Cronica desde TindufFeatured

Argelia/agonía de un régimen ¡Pánico en Tinduf!

Comienzo de fin de una impostura

 

Aclaro, de antemano que no importa quién soy ni cómo me llamo, ni de donde soy ni como he llegado hasta aquí, sino lo que voy a revelar, porque a excepción de una sola hermana, internada hace 11 meses en un hospital de Nuakchot, antes de decidir regresar a su país: Marruecos, toda mi familia (15 miembros entre próximos y lejanos parientes) sigue, como la inmensa mayoría de su población, rehén del Polisario en los campamentos de Tinduf pero esto no lo sabrán a través de España y sus laberintos de “derechos humanos” y de “solidaridad’ internacional… La situación de la población de estos campamentos es real y potencialmente inquietante. Atada a la vida, la gente se pregunta con qué derecho fue sometida a tantas humillaciones y a tantos atentados contra su dignidad saharaui. Cunde la desconfianza y la parquedad. Desaparecen trágicamente la solidaridad, la fraternidad y el amor al prójimo. La gente no busca más que sobrevivir para el día siguiente con la eterna pregunta de que si alguna ayuda humanitaria internacional u otra limosna haya llegado al campamento y, sobre todo, si les va a poder llegar parte de ellas.
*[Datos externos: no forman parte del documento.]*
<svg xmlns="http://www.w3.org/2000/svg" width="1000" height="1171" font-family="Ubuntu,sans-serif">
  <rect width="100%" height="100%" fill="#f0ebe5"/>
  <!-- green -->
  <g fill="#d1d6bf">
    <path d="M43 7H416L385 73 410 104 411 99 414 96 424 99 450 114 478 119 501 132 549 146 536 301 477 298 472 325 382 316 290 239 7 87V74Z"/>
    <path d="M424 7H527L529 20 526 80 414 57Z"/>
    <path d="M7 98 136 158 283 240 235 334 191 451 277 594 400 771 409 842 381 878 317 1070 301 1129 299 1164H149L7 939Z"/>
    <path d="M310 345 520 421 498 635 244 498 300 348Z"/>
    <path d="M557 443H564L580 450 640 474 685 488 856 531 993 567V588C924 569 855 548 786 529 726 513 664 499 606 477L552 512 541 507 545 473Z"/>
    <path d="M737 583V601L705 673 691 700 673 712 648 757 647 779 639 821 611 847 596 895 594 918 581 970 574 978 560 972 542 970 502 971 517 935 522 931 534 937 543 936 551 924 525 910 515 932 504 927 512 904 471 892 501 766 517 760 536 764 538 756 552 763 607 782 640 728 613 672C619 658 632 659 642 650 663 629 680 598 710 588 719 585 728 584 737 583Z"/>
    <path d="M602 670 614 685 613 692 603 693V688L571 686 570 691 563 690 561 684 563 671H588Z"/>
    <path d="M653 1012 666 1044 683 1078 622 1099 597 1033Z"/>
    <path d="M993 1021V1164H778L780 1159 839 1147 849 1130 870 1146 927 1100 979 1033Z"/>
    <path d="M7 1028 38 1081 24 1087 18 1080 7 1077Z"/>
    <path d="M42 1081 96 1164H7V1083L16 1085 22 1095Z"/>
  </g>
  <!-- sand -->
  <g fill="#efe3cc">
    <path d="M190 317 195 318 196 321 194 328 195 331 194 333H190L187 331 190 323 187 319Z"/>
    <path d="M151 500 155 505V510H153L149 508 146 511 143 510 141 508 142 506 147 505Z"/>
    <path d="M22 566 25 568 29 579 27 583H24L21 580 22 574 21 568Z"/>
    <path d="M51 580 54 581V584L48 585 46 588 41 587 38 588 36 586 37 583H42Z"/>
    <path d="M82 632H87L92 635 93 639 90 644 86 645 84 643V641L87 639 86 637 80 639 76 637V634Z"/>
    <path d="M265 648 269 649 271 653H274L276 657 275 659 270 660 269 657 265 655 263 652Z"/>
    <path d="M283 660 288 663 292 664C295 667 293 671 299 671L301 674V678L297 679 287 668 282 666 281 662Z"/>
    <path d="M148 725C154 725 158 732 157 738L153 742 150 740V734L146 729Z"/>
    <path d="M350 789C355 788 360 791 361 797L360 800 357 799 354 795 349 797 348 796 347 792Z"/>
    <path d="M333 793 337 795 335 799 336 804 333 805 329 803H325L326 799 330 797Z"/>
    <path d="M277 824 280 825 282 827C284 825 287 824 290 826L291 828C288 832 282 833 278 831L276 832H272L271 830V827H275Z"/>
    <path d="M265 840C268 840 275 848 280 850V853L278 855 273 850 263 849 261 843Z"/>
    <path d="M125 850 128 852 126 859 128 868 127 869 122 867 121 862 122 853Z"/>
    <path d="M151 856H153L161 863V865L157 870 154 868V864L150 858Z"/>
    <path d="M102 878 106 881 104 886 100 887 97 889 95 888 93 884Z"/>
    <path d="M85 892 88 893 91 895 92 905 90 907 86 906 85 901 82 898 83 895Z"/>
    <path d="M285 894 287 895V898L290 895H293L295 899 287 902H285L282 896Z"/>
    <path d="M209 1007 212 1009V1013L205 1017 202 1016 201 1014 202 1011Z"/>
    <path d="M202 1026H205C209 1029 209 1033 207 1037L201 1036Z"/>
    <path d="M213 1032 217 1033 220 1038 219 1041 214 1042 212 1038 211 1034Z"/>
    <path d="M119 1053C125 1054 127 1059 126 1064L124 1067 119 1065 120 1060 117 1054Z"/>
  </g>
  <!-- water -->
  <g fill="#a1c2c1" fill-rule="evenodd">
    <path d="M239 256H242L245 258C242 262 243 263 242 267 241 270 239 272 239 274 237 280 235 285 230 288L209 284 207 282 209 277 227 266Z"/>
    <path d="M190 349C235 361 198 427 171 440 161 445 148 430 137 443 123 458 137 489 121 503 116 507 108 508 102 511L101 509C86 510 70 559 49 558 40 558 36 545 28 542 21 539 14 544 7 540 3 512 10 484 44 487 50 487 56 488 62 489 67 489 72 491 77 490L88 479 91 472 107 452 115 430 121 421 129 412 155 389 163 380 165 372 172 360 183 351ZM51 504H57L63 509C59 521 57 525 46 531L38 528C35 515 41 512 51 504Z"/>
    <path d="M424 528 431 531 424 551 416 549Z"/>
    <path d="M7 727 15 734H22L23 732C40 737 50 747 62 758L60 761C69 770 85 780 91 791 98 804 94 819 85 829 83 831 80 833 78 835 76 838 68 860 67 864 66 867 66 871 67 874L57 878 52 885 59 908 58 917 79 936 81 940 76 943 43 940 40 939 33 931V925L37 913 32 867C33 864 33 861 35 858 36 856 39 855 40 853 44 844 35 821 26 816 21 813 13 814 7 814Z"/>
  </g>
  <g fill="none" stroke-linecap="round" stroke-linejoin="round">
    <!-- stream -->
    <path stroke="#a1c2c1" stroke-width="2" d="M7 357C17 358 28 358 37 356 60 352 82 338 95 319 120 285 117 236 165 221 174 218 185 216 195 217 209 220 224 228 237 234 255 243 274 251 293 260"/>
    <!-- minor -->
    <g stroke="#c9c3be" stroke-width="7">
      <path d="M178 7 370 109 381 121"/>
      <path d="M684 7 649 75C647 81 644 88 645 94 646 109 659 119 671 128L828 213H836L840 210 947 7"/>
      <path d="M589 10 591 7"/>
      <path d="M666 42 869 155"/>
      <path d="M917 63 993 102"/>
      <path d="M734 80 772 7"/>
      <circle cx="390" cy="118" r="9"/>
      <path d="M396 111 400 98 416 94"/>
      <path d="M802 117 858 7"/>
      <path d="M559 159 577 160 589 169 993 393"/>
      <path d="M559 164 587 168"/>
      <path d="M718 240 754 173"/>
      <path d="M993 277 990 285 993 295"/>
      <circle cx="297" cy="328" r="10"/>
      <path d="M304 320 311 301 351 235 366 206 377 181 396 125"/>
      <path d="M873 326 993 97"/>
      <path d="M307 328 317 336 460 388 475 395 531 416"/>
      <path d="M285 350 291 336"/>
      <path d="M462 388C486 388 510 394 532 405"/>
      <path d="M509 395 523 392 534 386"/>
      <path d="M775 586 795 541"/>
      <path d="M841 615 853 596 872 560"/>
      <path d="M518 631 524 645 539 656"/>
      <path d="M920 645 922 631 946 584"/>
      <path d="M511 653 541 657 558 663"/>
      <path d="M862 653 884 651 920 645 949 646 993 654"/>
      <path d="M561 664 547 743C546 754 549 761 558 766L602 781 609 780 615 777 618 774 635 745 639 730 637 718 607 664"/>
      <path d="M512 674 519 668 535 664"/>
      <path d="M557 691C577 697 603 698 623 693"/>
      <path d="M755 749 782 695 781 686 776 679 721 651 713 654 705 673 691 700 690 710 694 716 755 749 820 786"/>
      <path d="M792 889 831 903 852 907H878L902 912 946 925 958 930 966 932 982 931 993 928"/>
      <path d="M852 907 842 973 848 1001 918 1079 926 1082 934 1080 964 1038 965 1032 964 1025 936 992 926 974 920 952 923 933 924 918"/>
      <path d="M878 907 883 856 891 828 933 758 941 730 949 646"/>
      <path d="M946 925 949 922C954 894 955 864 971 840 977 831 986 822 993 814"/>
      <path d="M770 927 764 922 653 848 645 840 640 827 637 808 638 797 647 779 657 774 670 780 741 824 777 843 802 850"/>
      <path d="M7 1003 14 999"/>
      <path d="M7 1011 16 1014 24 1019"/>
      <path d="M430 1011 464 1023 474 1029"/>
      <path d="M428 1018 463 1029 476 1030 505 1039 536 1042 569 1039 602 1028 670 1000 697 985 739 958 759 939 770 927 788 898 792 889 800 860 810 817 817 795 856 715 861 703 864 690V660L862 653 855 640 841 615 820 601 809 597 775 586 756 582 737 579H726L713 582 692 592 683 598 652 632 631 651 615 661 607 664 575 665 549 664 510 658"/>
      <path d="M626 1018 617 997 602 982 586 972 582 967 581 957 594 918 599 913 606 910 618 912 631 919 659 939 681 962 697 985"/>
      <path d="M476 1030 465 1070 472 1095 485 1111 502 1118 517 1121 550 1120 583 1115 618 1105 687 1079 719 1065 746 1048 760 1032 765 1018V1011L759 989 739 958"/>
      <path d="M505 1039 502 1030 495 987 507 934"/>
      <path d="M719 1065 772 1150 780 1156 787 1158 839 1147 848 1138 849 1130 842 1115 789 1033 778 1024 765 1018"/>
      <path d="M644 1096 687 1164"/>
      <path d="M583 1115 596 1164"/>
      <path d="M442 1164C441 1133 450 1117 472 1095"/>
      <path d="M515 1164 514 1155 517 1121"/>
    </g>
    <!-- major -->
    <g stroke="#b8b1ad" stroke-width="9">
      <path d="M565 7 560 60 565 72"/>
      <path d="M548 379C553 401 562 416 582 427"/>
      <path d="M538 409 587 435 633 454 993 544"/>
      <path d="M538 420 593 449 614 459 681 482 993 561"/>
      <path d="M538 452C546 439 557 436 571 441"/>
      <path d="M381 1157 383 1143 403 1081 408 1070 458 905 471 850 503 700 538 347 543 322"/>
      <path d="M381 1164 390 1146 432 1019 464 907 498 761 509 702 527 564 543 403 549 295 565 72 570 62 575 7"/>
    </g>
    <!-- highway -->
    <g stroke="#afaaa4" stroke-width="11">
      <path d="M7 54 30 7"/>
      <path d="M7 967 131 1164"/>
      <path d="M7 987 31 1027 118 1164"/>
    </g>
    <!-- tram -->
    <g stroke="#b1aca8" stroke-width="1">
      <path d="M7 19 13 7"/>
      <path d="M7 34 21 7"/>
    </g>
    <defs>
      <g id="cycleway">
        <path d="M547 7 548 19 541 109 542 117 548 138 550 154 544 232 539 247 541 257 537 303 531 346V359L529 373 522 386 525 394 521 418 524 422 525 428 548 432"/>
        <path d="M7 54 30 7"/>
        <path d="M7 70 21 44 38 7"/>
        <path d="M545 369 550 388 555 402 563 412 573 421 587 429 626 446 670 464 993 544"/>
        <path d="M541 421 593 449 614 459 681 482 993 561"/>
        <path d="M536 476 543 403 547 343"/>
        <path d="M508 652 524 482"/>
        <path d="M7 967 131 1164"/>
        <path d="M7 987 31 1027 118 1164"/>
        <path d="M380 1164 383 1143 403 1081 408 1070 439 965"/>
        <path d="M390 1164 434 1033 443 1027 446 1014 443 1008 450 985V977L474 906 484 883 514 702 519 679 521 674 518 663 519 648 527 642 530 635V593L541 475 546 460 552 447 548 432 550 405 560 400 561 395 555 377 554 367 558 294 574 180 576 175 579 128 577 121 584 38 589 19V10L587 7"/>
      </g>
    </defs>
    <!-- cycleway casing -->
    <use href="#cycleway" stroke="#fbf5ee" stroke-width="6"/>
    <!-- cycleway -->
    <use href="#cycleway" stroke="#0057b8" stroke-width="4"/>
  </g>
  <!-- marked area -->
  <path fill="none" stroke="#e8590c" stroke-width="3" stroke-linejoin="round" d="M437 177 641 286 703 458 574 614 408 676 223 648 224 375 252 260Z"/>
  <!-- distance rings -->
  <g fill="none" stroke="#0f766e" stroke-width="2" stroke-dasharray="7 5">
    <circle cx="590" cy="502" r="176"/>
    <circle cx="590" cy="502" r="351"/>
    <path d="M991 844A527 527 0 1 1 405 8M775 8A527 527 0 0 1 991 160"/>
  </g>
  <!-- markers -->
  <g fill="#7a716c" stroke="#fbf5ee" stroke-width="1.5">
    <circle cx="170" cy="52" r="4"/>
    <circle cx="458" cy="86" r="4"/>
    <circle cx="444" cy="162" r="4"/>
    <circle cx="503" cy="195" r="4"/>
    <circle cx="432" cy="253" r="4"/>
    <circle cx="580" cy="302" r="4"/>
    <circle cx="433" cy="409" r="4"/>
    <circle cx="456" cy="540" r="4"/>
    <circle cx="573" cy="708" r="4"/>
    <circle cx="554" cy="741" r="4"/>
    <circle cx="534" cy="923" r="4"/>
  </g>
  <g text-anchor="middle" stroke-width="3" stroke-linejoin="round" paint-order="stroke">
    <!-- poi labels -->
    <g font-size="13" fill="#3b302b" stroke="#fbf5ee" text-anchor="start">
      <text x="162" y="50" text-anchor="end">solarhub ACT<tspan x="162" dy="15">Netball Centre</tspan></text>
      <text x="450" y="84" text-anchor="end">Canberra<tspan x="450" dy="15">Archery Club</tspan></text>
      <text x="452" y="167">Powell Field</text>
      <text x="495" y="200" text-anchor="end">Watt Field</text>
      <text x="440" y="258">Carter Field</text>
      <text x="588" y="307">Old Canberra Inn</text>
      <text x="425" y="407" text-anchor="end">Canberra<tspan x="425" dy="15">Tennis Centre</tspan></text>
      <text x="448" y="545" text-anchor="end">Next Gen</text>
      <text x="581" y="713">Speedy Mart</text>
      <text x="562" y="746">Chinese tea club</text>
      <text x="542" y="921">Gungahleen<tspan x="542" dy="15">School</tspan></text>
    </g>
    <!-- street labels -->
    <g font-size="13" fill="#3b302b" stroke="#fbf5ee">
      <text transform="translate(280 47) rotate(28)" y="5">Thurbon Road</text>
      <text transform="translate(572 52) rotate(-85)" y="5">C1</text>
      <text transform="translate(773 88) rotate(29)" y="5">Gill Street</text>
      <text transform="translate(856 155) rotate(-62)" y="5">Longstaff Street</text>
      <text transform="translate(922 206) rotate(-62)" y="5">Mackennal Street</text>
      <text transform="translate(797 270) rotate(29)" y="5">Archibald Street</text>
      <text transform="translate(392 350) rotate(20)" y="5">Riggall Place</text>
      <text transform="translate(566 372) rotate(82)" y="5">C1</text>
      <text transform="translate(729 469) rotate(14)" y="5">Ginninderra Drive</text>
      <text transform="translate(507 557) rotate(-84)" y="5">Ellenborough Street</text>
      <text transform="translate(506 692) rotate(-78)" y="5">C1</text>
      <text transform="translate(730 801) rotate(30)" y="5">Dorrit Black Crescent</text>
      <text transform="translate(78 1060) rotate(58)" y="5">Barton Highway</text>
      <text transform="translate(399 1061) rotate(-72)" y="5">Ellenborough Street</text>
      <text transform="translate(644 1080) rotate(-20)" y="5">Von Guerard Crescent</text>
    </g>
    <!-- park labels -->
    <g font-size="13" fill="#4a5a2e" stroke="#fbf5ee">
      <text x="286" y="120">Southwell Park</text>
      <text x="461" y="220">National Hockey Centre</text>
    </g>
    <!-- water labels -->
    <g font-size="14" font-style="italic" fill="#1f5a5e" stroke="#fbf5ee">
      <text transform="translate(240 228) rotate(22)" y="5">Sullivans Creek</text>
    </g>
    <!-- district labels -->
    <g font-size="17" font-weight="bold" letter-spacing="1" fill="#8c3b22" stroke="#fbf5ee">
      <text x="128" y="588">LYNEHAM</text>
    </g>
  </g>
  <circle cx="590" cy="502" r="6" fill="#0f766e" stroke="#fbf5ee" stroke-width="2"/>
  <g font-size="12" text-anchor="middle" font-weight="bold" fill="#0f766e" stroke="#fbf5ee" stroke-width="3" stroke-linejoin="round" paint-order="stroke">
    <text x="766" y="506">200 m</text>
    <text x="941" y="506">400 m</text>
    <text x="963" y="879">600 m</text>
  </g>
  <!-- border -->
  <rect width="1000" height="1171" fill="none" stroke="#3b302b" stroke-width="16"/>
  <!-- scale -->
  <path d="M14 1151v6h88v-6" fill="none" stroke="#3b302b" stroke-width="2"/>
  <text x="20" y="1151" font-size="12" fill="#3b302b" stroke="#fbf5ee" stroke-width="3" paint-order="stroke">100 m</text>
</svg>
Me contaba ayer mi buen amigo HEl MB. Medio inquieto, medio indignado que desde hace semanas los interlocutores argelinos del “presidente” Brahim Ghali y de sus 40 ladrones no superan los grados de cabo o sargento.

¿Devaluación, degradación de un hombre o de un proyecto? MEI MB. Un próximo a la “presidencia” ve en ello una irreparable humillación y a la pregunta de quién humilla, el mentor o el que acepta la humillación, prefiere no contestar.

Los cabecillas de la banda comentan, con suma preocupación, entre sí, murmurando la “nueva” actitud del padrino argelino, conscientes de que la emergencia de una nueva cúpula limpia en Argelia no puede ser más que “un desastre” para la impostura separatista.

MEI MB no ignora el destino de los que alzan la voz estos días, donde van a parar y de qué son objeto. Él, aunque lo niega, es cómplice “pasivo, quizás, pero cómplice al fin y cómplice al cabo”, le digo bromeando.

Los responsables argelinos, tanto los nuevos como lo que queda del ex régimen se desmarcan uno tras otro de sus domésticos del Polisario. “La distancia es clemencia”, comentaba un coronel de los servicios de inteligencia militar argelinos.

Otros, se preguntan, sin rodeos: ¿A qué ha servido el Polisario, sino a la división y ruptura con los hermanos y la dilapidación de los fondos públicos que ha conducido a la quiebra del estado”?

El destino de toda milicia al servicio de la impostura.